:: Required work ::
Copy the lines below word for word, from the line containing "genus: Asplenium" through the line containing "catalogue / barcode: US 331157", including both of those lines.

:: Exercise data ::
#####

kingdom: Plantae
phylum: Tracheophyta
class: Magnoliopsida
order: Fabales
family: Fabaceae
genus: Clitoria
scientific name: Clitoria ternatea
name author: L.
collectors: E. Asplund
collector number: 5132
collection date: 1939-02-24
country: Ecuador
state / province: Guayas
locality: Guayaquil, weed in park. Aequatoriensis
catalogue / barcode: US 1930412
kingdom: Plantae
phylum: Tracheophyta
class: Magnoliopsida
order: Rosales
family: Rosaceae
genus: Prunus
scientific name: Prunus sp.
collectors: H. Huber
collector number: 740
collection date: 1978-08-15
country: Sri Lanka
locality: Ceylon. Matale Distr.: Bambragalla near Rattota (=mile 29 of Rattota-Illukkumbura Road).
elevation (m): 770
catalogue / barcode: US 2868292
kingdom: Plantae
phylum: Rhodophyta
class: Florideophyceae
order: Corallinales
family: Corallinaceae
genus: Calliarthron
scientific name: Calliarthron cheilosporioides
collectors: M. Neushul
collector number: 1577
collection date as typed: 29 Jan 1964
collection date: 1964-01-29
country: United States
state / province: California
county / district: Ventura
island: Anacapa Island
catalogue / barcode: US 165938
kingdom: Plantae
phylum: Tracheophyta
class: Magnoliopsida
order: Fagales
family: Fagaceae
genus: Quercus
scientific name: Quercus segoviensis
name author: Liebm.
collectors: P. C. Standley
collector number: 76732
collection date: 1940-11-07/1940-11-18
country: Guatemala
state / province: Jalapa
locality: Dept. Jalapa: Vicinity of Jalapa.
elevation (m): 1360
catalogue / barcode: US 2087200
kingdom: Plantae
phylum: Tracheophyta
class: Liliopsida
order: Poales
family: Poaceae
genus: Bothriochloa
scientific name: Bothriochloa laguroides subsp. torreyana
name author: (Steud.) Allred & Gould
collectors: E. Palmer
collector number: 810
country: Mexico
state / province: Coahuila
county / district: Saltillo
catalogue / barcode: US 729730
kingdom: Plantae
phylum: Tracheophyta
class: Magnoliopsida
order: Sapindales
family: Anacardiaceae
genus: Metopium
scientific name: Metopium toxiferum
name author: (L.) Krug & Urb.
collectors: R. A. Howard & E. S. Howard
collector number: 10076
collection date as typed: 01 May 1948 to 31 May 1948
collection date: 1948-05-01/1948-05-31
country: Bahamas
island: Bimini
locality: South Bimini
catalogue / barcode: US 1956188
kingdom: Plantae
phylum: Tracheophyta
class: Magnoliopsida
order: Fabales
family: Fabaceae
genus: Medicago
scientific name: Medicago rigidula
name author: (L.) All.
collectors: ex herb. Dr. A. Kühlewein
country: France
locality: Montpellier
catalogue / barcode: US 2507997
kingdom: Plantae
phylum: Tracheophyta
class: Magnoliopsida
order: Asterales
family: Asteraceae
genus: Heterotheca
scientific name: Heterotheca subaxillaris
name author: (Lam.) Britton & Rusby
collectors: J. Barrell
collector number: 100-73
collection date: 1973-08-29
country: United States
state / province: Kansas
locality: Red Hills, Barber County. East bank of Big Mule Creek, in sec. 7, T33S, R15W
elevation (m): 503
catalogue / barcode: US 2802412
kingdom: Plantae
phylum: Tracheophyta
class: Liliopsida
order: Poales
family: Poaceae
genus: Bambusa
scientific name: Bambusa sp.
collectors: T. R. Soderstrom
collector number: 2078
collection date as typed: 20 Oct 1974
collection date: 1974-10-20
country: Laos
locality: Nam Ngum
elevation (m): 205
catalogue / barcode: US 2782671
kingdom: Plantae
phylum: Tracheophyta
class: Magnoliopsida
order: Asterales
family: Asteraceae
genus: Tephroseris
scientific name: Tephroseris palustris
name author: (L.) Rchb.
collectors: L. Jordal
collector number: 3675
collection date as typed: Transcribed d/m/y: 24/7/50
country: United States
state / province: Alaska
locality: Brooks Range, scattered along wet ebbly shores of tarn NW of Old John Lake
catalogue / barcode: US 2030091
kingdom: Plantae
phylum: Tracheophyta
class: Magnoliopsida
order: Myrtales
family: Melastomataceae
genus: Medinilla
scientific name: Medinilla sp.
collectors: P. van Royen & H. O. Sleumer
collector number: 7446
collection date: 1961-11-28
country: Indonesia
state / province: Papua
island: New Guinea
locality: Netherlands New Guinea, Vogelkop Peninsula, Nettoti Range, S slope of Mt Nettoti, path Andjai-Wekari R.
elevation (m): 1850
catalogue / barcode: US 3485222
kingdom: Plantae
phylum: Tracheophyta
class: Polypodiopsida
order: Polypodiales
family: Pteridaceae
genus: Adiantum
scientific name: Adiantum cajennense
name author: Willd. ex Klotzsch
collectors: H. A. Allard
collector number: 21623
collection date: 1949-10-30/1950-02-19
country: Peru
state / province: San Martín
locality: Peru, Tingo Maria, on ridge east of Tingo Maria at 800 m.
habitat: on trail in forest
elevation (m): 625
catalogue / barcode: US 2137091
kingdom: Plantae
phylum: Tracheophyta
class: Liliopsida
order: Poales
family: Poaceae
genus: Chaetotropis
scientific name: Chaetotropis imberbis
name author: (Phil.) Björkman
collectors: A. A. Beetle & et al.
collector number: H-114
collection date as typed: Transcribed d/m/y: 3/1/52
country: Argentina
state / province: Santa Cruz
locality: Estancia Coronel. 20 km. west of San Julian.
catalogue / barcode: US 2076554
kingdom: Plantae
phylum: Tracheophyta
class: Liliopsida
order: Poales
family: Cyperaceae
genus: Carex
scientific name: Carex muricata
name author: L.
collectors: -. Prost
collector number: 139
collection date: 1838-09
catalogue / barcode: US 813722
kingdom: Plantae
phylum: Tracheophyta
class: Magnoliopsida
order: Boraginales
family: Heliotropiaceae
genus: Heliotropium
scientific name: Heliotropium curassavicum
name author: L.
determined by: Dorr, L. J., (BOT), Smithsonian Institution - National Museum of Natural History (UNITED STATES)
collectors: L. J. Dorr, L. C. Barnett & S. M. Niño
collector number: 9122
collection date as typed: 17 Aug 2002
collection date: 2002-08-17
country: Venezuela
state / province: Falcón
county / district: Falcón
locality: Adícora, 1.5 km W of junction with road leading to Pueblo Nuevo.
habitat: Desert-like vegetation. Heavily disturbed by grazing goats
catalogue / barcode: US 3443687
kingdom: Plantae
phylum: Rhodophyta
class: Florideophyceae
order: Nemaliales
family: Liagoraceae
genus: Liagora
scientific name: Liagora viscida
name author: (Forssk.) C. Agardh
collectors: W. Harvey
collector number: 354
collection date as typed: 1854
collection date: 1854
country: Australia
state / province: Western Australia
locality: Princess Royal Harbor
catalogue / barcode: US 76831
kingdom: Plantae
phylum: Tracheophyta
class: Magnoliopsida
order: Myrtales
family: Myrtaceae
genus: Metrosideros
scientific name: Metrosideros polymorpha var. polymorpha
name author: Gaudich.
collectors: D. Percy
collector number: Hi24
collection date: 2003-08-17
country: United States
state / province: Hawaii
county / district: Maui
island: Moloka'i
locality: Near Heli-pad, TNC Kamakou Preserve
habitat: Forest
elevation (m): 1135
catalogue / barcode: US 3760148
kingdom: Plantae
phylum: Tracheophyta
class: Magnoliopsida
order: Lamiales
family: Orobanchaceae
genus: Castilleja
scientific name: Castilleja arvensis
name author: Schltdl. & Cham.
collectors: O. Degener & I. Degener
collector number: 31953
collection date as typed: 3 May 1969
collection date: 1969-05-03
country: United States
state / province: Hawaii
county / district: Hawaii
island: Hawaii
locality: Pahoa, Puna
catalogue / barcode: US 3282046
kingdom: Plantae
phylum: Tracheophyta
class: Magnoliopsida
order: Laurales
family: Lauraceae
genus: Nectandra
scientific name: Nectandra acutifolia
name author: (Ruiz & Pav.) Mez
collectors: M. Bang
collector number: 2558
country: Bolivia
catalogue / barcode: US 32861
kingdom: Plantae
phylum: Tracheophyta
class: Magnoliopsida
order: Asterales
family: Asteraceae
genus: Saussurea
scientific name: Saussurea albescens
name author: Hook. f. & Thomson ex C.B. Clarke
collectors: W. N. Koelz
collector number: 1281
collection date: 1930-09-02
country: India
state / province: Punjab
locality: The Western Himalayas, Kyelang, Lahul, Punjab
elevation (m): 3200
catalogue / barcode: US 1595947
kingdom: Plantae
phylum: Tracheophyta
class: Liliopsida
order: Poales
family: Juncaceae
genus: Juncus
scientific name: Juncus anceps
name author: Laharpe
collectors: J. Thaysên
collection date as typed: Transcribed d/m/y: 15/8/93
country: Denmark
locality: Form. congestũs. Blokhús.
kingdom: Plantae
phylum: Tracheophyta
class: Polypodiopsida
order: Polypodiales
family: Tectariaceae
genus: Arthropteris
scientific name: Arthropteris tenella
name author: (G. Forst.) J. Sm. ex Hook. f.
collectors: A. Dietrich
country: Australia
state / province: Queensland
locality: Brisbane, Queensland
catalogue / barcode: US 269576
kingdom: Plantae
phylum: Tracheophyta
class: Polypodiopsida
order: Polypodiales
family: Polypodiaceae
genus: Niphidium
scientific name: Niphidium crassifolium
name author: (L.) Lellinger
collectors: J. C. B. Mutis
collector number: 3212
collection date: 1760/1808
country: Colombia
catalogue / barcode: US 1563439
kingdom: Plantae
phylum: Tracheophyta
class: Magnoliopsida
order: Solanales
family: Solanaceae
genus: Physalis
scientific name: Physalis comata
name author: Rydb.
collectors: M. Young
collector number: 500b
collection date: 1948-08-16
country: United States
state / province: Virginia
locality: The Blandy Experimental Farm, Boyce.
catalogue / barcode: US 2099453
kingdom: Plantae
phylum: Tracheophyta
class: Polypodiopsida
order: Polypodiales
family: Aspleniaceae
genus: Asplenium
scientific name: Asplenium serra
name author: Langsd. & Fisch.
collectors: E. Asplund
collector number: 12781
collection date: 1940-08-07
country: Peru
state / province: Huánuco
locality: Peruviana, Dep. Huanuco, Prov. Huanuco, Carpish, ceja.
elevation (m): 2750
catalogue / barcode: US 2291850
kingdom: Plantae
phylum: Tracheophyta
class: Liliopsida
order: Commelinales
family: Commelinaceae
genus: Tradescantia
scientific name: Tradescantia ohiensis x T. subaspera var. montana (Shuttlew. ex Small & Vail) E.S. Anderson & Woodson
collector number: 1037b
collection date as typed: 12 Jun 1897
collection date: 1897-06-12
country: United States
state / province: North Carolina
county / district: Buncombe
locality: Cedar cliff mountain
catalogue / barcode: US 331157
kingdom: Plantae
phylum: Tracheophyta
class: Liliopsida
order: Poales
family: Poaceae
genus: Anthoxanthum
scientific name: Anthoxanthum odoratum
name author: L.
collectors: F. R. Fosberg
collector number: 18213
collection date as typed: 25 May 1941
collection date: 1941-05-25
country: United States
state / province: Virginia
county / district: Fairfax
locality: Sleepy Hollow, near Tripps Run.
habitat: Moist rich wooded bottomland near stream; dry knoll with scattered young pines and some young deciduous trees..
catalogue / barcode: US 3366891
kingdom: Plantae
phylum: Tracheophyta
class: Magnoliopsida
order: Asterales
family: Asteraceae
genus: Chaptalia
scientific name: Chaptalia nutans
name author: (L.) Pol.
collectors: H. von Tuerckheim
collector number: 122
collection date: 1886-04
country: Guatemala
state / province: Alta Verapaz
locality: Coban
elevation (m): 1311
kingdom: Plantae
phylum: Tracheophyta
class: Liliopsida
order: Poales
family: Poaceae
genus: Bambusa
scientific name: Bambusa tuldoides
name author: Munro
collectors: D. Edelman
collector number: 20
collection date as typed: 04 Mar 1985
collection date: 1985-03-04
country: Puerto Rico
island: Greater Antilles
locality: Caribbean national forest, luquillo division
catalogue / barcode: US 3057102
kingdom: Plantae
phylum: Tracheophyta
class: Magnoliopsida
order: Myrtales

#####

:: Exercise result ::
genus: Asplenium
scientific name: Asplenium serra
name author: Langsd. & Fisch.
collectors: E. Asplund
collector number: 12781
collection date: 1940-08-07
country: Peru
state / province: Huánuco
locality: Peruviana, Dep. Huanuco, Prov. Huanuco, Carpish, ceja.
elevation (m): 2750
catalogue / barcode: US 2291850
kingdom: Plantae
phylum: Tracheophyta
class: Liliopsida
order: Commelinales
family: Commelinaceae
genus: Tradescantia
scientific name: Tradescantia ohiensis x T. subaspera var. montana (Shuttlew. ex Small & Vail) E.S. Anderson & Woodson
collector number: 1037b
collection date as typed: 12 Jun 1897
collection date: 1897-06-12
country: United States
state / province: North Carolina
county / district: Buncombe
locality: Cedar cliff mountain
catalogue / barcode: US 331157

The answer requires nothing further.